BROOKFIELD TOWNSHIP — The Brookfield Township Board voted this week to give its zoning control to Huron County, firming up a decision the board had made last winter, but going against a November ballot issue.
Last February, the township board approved a zoning amendment abolishing the local zoning ordinance and transferring zoning authority to the county. Officials said there weren’t enough residents interested in being a part of the township’s planning commission or zoning board of appeals.
In March, the Huron County Planning Commission and the Huron County Board of Commissioners each approved the transfer of the Brookfield Township zoning to the county. The transfer was to take place March 27.
But a notice of intent for a referendum was filed on March 23. After the petitions were submitted, the issue was put on hold until the Nov. 6 election. On that night a proposal seeking to allow the county to zone the township failed, 119-118.
Township Supervisor A. Charles Timmons said then that the board might have to vote again to give control to the county if it did not get enough people to serve on the planning commission and zoning board of appeals.
Timmons said there were enough residents interested in being on one of the two bodies since the election, but that the board still voted in favor of giving control to the county. He said he could have lived with either decision, but that he voted to keep control local.
“… That’s how it should have stayed,” Timmons said. “The residents of Brookfield Township voted to keep local zoning. … That’s why they have elections.”
Township Treasurer Ervin Haley voted in favor of turning zoning control over to the county.
He said he felt campaign advertising encouraging voters to say no to statewide initiatives may have confused some voters on local issues, making the difference in a close election.
“It was a difference of one vote,” Haley said. “I would venture to say we did not go against the will of the people. We honestly believe that … it affected our proposal.”

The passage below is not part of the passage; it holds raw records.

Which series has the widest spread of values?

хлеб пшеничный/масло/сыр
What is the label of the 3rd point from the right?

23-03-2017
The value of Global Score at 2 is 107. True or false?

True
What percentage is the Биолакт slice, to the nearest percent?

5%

Haley said interviews of potential zoning board and planning commission members that were requested in December had not taken place. He worried about the township’s speed in the process, and that even if they had gotten the two necessary bodies filled, members would still not have the legal and zoning expertise of their counterparts at the county level – especially when it comes to wind energy.
“As the township stands right now, It has the highest investments it’s ever made,” Haley said. “The wind industry is ready to start in Brookfield Township as soon as we get some things in order.”

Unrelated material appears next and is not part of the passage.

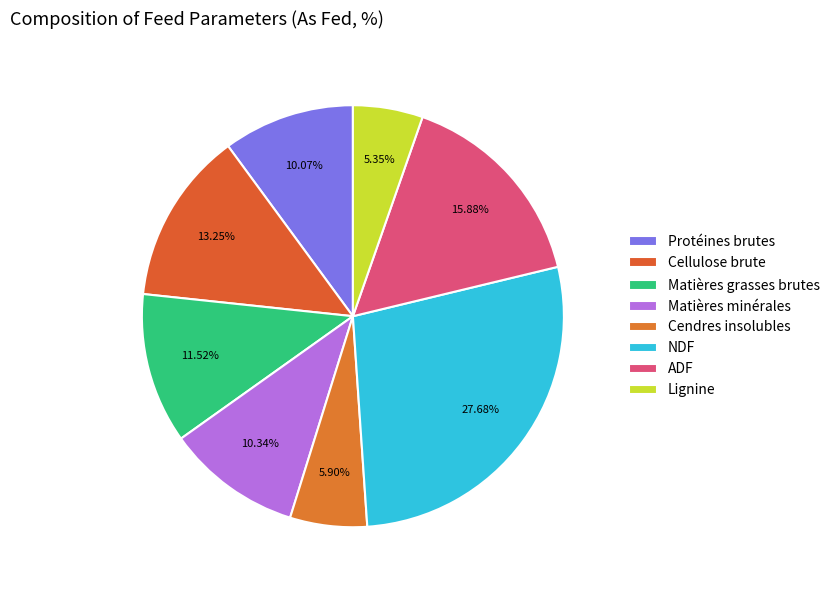

The ADF slice represents 16% of the pie. True or false?

True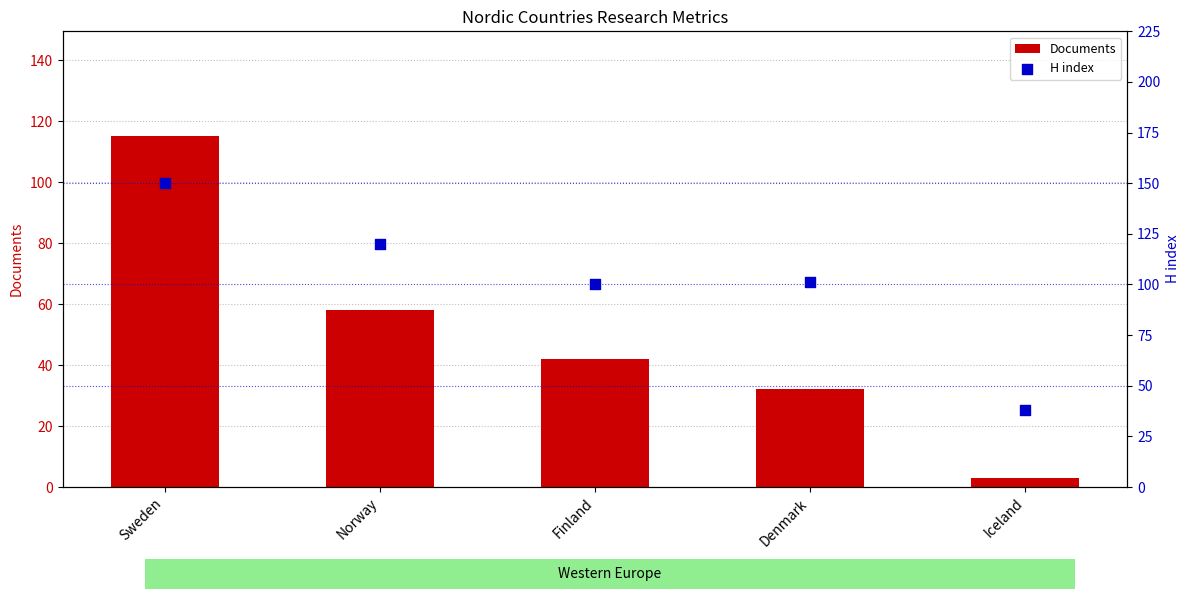

Which series has the widest spread of Y values?

Documents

Jeff Smith, director of the Huron County Building and Zoning Office, said that RES America’s Pheasant Run Wind Energy Overlay District had already been established in Brookfield Township, and that further decisions related to it would belong to the county.
He said that the county is bound by statute to honor any township’s request to relinquish its zoning rights over to them.
Smith that it has become more common for townships to give up their zoning control to the county, as state regulations have made it harder for townships to make zoning decisions, and it is more difficult to get the necessary volunteers and avoid favoritism.
Brookfield is the 16th township that has relinquished its zoning control to the county.